* Task details
When you restate the entries that follow, keep every word exactly and drop the pictures.

Saved entries
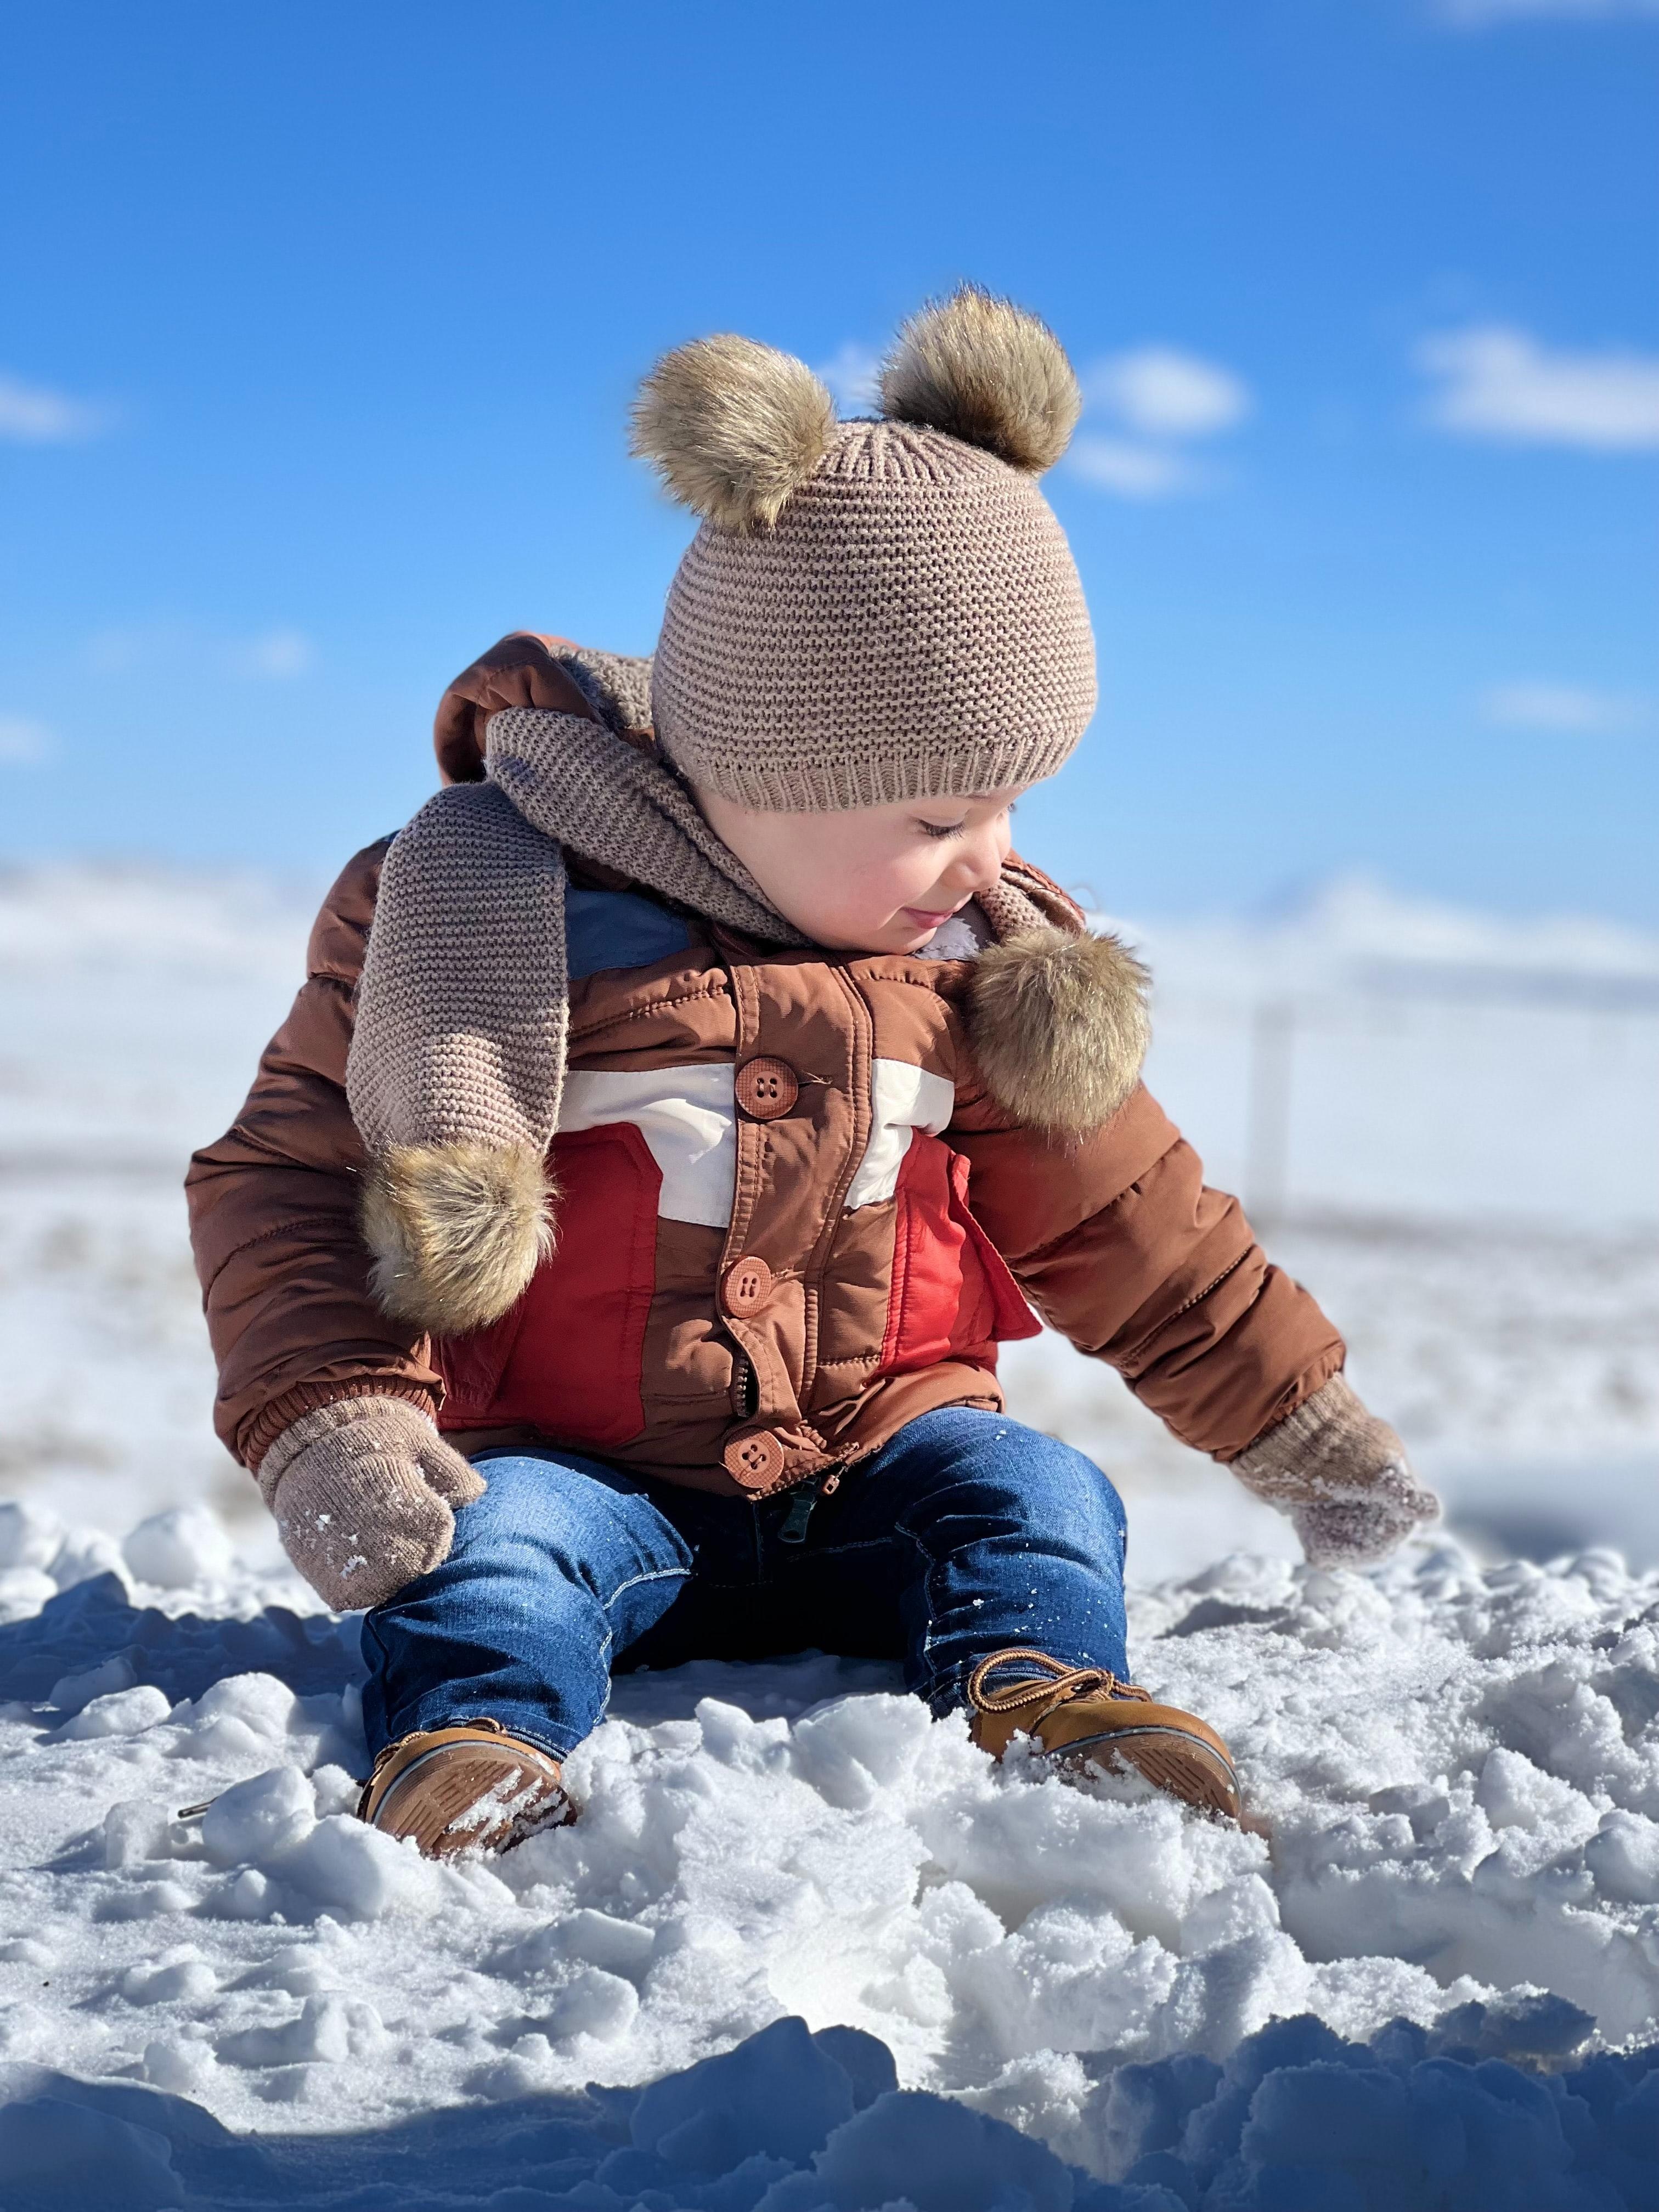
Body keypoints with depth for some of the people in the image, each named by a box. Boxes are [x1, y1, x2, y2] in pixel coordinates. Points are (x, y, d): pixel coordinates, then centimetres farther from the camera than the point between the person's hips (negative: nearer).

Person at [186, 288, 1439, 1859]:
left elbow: (1116, 1215, 16)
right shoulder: (481, 917, -9)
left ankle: (1033, 1695, -40)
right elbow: (290, 1184, -6)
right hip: (587, 1475, -4)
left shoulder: (976, 963, 6)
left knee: (1031, 1489, -19)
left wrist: (1297, 1424, 17)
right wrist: (327, 1421, -23)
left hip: (873, 1475, 4)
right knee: (493, 1541, -30)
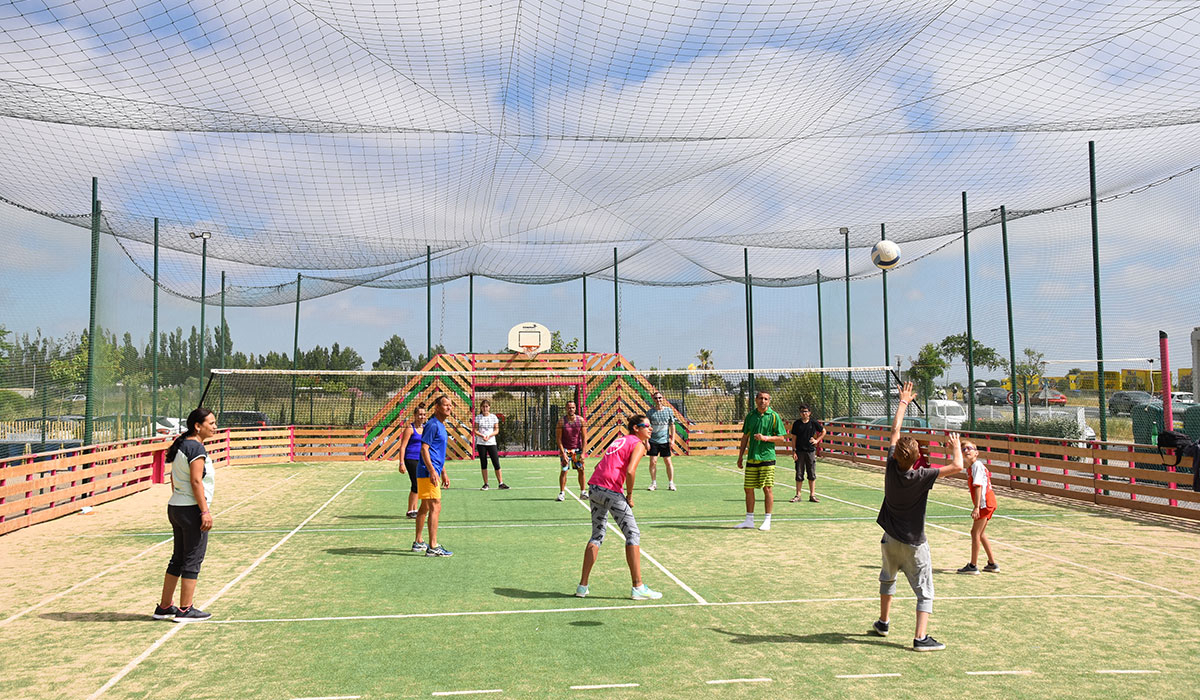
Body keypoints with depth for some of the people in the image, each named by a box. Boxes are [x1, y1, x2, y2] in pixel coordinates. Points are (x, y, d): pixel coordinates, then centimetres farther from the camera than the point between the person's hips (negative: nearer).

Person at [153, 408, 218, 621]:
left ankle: (164, 607, 22)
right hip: (192, 509, -9)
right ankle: (185, 609, 5)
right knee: (193, 560, -1)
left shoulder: (181, 445, 13)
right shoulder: (196, 448, -15)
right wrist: (205, 511, -19)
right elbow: (196, 481, -19)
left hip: (175, 506, 9)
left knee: (178, 559, 16)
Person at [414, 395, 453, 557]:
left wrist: (444, 473, 25)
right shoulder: (432, 425, -13)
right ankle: (433, 547, -13)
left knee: (425, 507, 16)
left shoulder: (441, 426, 18)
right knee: (435, 507, -12)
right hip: (428, 472, -11)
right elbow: (424, 449, -19)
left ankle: (418, 542, 26)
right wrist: (432, 471, -25)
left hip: (433, 472, 11)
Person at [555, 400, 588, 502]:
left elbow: (584, 437, -2)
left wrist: (582, 453, -9)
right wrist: (563, 453, -16)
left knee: (581, 470, 3)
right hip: (565, 449, -2)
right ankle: (562, 493, 0)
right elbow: (558, 438, -9)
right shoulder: (561, 421, -10)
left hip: (577, 449, 2)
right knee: (564, 471, -7)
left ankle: (583, 492, 13)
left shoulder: (581, 420, -5)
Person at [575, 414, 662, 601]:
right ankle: (638, 587, -1)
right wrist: (630, 495, -6)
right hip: (612, 491, -8)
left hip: (594, 488, 8)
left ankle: (582, 586, 14)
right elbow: (630, 471, -17)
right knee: (633, 534, 0)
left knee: (597, 536, 15)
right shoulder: (638, 444, -1)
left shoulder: (619, 440, 24)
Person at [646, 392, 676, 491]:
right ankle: (654, 483, 10)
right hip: (653, 441, 0)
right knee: (653, 461, -3)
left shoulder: (669, 410, 2)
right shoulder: (650, 412, 0)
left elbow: (672, 425, 6)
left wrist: (672, 439, 1)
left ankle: (671, 483, 11)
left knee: (668, 462, 1)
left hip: (665, 441, 0)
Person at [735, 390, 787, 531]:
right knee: (748, 488, 5)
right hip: (751, 458, 4)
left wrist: (765, 438, -16)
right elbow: (745, 437, 15)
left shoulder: (774, 416, -2)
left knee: (767, 489, -3)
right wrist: (740, 456, 12)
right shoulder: (750, 416, 10)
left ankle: (767, 521, 5)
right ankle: (749, 520, 14)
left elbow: (781, 437, -2)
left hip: (767, 457, -4)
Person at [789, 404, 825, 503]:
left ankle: (812, 495, 12)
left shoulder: (814, 423, 1)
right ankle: (798, 495, 11)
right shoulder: (797, 424, 0)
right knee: (799, 474, 3)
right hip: (799, 451, 0)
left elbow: (823, 431, 16)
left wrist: (817, 440, 5)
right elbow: (794, 438, 1)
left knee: (812, 474, 4)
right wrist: (794, 451, -5)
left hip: (811, 451, 0)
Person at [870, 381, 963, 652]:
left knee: (887, 579, 26)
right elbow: (957, 467, -26)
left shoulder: (892, 465, -11)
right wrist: (955, 447, -5)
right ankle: (921, 637, -4)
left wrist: (903, 402, 12)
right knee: (925, 591, 2)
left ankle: (884, 622, 37)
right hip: (913, 543, -5)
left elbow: (895, 430, 2)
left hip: (890, 539, 6)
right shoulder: (921, 476, -24)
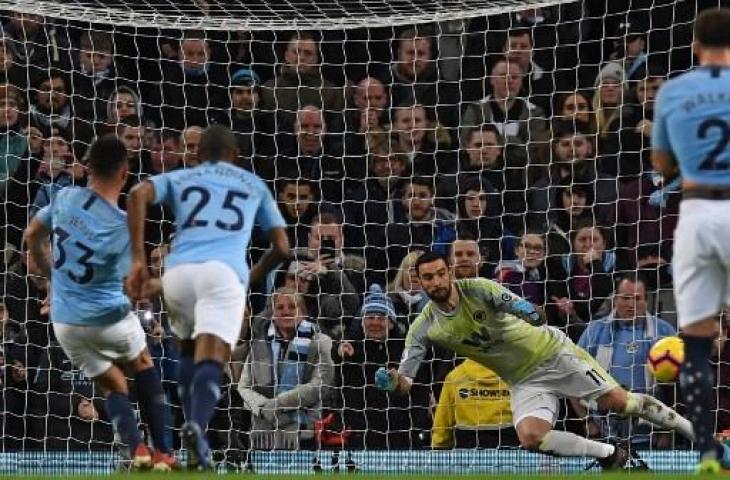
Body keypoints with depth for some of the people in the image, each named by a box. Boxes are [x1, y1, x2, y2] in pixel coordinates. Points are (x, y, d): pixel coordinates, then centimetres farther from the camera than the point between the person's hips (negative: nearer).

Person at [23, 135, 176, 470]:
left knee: (112, 385, 18)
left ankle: (136, 449, -6)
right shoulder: (122, 226, -19)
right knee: (142, 364, 24)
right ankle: (163, 452, 18)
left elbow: (32, 237, 12)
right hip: (108, 317, -3)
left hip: (65, 321, 4)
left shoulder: (64, 198, -5)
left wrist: (50, 273, 27)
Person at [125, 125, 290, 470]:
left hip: (178, 271, 2)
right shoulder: (254, 185, 29)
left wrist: (138, 260, 1)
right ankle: (196, 426, -46)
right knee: (211, 360, -15)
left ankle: (195, 442, 13)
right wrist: (253, 277, 44)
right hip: (224, 272, -2)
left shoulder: (179, 178, 27)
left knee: (188, 352, 26)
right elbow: (281, 247, 26)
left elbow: (139, 194, 4)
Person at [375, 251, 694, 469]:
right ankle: (610, 454, -5)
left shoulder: (477, 290, -18)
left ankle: (690, 428, 16)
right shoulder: (425, 328, -10)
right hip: (525, 381, 3)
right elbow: (405, 382, -13)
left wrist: (526, 311, -50)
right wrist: (393, 381, -37)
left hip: (553, 353, -3)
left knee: (620, 402, -5)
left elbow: (522, 308, -26)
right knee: (530, 436, -24)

* Solution to the exercise
Body keypoints with depth for some of the people in the image, each named by a box. Boxes are [x1, y1, x2, y2] in pixel coordinates. Points are (x, y, d): pixel coordinates, then centimetres farther from the camera than the point between the person's hips (negative: nearer).

Person at [186, 288, 1439, 1859]:
left elbow: (1116, 1215, 16)
right shoulder: (481, 917, -9)
left ankle: (1033, 1695, -40)
right elbow: (290, 1184, -6)
right hip: (587, 1475, -4)
left shoulder: (976, 963, 6)
left knee: (1031, 1489, -19)
left wrist: (1297, 1424, 17)
right wrist: (327, 1421, -23)
left hip: (873, 1475, 4)
right knee: (493, 1541, -30)
Body keypoints with depth for some of the people in the image, each named by a box. Boxes are [x1, y1, x2, y2] in pixel coordinates. Points are (x, y, d): pixel coordinates, then centimetres farther from the camera than the point between the person's hips (negative: nearer).

Person at [153, 408, 218, 621]:
left ankle: (164, 607, 22)
right hip: (192, 509, -9)
right ankle: (185, 609, 5)
right knee: (193, 560, -1)
left shoulder: (181, 445, 13)
right shoulder: (196, 448, -15)
right wrist: (205, 511, -19)
right elbow: (196, 481, -19)
left hip: (175, 506, 9)
left knee: (178, 559, 16)
Person at [414, 395, 453, 557]:
left wrist: (444, 473, 25)
right shoulder: (432, 425, -13)
right ankle: (433, 547, -13)
left knee: (425, 507, 16)
left shoulder: (441, 426, 18)
right knee: (435, 507, -12)
right hip: (428, 472, -11)
right elbow: (424, 449, -19)
left ankle: (418, 542, 26)
right wrist: (432, 471, -25)
left hip: (433, 472, 11)
Person at [555, 400, 588, 502]:
left elbow: (584, 437, -2)
left wrist: (582, 453, -9)
right wrist: (563, 453, -16)
left knee: (581, 470, 3)
right hip: (565, 449, -2)
right ankle: (562, 493, 0)
right elbow: (558, 438, -9)
right shoulder: (561, 421, -10)
left hip: (577, 449, 2)
right knee: (564, 471, -7)
left ankle: (583, 492, 13)
left shoulder: (581, 420, -5)
Person at [575, 414, 662, 601]:
right ankle: (638, 587, -1)
right wrist: (630, 495, -6)
right hip: (612, 491, -8)
left hip: (594, 488, 8)
left ankle: (582, 586, 14)
right elbow: (630, 471, -17)
right knee: (633, 534, 0)
left knee: (597, 536, 15)
right shoulder: (638, 444, -1)
left shoulder: (619, 440, 24)
Person at [646, 392, 676, 491]:
right ankle: (654, 483, 10)
right hip: (653, 441, 0)
right knee: (653, 461, -3)
left shoulder: (669, 410, 2)
right shoulder: (650, 412, 0)
left elbow: (672, 425, 6)
left wrist: (672, 439, 1)
left ankle: (671, 483, 11)
left knee: (668, 462, 1)
left hip: (665, 441, 0)
Person at [735, 390, 787, 531]:
right knee: (748, 488, 5)
right hip: (751, 458, 4)
left wrist: (765, 438, -16)
right elbow: (745, 437, 15)
left shoulder: (774, 416, -2)
left knee: (767, 489, -3)
right wrist: (740, 456, 12)
right shoulder: (750, 416, 10)
left ankle: (767, 521, 5)
right ankle: (749, 520, 14)
left elbow: (781, 437, -2)
left hip: (767, 457, -4)
Person at [789, 404, 825, 503]:
left ankle: (812, 495, 12)
left shoulder: (814, 423, 1)
right ankle: (798, 495, 11)
right shoulder: (797, 424, 0)
right knee: (799, 474, 3)
right hip: (799, 451, 0)
left elbow: (823, 431, 16)
left wrist: (817, 440, 5)
right elbow: (794, 438, 1)
left knee: (812, 474, 4)
right wrist: (794, 451, -5)
left hip: (811, 451, 0)
Person at [870, 381, 963, 652]:
left knee: (887, 579, 26)
right elbow: (957, 467, -26)
left shoulder: (892, 465, -11)
right wrist: (955, 447, -5)
right ankle: (921, 637, -4)
left wrist: (903, 402, 12)
right knee: (925, 591, 2)
left ankle: (884, 622, 37)
right hip: (913, 543, -5)
left elbow: (895, 430, 2)
left hip: (890, 539, 6)
right shoulder: (921, 476, -24)
Body keypoints with depth for some of the people in the image, each named by a box. Boxes are [x1, y1, x2, y2] in pixel coordinates. Points are (x, y, d): pixel coordinates, then centimetres farther from the camera than the point between the person's hips (negative: nearer).

Person at [23, 135, 176, 470]:
left knee: (112, 385, 18)
left ankle: (136, 449, -6)
right shoulder: (122, 226, -19)
right knee: (142, 364, 24)
right ankle: (163, 452, 18)
left elbow: (32, 237, 12)
right hip: (108, 317, -3)
left hip: (65, 321, 4)
left shoulder: (64, 198, -5)
left wrist: (50, 273, 27)
Person at [125, 125, 290, 470]:
left hip: (178, 271, 2)
right shoulder: (254, 185, 29)
left wrist: (138, 260, 1)
right ankle: (196, 426, -46)
right knee: (211, 360, -15)
left ankle: (195, 442, 13)
right wrist: (253, 277, 44)
right hip: (224, 272, -2)
left shoulder: (179, 178, 27)
left knee: (188, 352, 26)
right elbow: (281, 247, 26)
left elbow: (139, 194, 4)
Person at [375, 251, 694, 469]:
right ankle: (610, 454, -5)
left shoulder: (477, 290, -18)
left ankle: (690, 428, 16)
right shoulder: (425, 328, -10)
right hip: (525, 381, 3)
right elbow: (405, 382, -13)
left wrist: (526, 311, -50)
right wrist: (393, 381, -37)
left hip: (553, 353, -3)
left knee: (620, 402, -5)
left elbow: (522, 308, -26)
right knee: (530, 436, -24)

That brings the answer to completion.